Award-Winning Arts Education for Kids of All Abilities

A New York library's reading and creativity program for kids welcomes those whose disabilities may prevent them from attending school with their community peers.

Inspired by Patricia Polacco’s The Keeping Quilt, Creative Readers participants make a quilt. Each square represents part of their life story. All photos courtesy of Elise May

Creative Readers, an arts education program co-sponsored by the Port Washington (NY) Public Library (PWPL), was already a huge hit with students and parents before winning the 2017 National Arts and Humanities Youth Program (NAHYP) Award in November. The award reaffirmed what the community already knew—that the five-year initiative has been remarkably effective in engaging and teaching young people of all abilities. Creative Readers was the brainchild of Elise May, a longtime teaching artist who had developed many programs and workshops for the Port Washington school district and library. May was asked by the local Special Education PTA (SEPTA) to create a workshop that would include children who couldn’t attend schools in the district because of their disabilities.

Kids learn some sign language to act out a scene from Moses Goes to School by Isaac Millman.

She realized that PWPL was the ideal location for the Creative Readers initiative, which launched in 2012. The library had already demonstrated its dedication to inclusion, the community, and the arts, says May, and it was an atmosphere that leveled the playing field for all students. The program is open to all kids—those without disabilities as well as students with a broad spectrum of physical, emotional, or intellectual challenges that prevent them from verbalizing, say, or handling strong feelings. The kids also come from a variety of classrooms, whether general education, inclusion, or self-contained. “Our goal is to engage kids and create an interest, desire, and love of books,” says May, who created the curriculum. Each weekly session focuses on a unifying theme that incorporates an opening discussion, a warm-up book that can be acted out, and an activity book. “Some book enactments are literal, while others expand on the storyline to include creative expressions through movement, music, art, or drama,” May notes. For example, when the theme is imagination, the warm-up book might be What Shall We Play? by Sue Heap, with David Shannon’s Alice the Fairy as an activity book. After the warm-up exercise, the kids create props to help them act out the story. “The library welcomed the pilot program with open arms, giving us its largest, most in-demand space,” says May. “Normally quiet Saturday mornings at the library became filled with grade-school kids, family members, program staff, and teen volunteers.” Since the program started, PWPL has included primary funding for the program in its budget, she adds. Creative Readers now meets every Saturday morning, in six-week blocks, from October to April. There are two one-hour sections, one for kindergarten through second graders and one for third through fifth graders.
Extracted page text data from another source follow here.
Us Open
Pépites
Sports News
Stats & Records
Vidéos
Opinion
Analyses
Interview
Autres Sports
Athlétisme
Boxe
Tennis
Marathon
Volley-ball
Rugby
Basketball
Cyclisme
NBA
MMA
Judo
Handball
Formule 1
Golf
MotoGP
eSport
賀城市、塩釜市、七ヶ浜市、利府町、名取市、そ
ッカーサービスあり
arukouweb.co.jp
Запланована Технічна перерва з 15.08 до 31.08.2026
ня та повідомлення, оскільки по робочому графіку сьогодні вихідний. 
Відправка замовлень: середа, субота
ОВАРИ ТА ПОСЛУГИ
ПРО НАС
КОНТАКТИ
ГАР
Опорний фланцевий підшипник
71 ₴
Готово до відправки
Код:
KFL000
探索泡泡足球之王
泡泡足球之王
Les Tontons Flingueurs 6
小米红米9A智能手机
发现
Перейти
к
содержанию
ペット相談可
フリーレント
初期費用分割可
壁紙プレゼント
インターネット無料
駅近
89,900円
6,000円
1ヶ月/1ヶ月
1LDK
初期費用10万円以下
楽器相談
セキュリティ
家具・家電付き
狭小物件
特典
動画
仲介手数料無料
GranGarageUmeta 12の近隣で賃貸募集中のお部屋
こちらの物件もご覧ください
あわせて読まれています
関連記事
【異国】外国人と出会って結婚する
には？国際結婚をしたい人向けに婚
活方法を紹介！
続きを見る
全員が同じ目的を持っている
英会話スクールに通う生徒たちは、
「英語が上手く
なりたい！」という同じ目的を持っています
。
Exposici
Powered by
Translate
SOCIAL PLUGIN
SEPTA handles registration and chooses each 12-student section with an eye toward creating an inclusion experience where students can interact with peers whose challenges they may not have seen before, May explains.

Participants talked like pirates, learned mapping skills, and followed directions to find treasure while acting out Melinda Long and David Shannon’s How I Became a Pirate.

While the focus is on books and creative expression, participants also develop skills such as empathy, cooperation, and problem solving, May says. They are also making eye contact, naming their feelings, and gaining confidence. Perhaps most importantly, they socialize—with one another and their teen buddies, 12 high school volunteers paired up one-on-one with each child.

After reading David Shannon's Alice the Fairy, kids made magic wands and acted out the story, including attempting to get a dog to float. They didn't succeed, but had fun trying.

The buddies are trained to redirect focus or to control a behavior if the need arises (a behaviorist is also in the room if an adult has to step in). Teens are instructed to act alongside their young partners without squelching the child’s creativity and to provide plenty of positive reinforcement. The kids become attached to their teen buddies, May notes—and vice versa. “On Saturday mornings, these kids are not defined by what they can’t do, but rather by their strengths,” says one high school volunteer. “Creative Readers gives them a platform to break away from their so-called ‘disability’ and express who they truly are.” “Parents who may have hesitated bringing their children to the library before [now] know that it is a place for them,” adds PWPL director Nancy Curtin, who would like to share the program with other public libraries. “Their children are embraced here. They can express themselves freely. There’s no judgment, just fun.”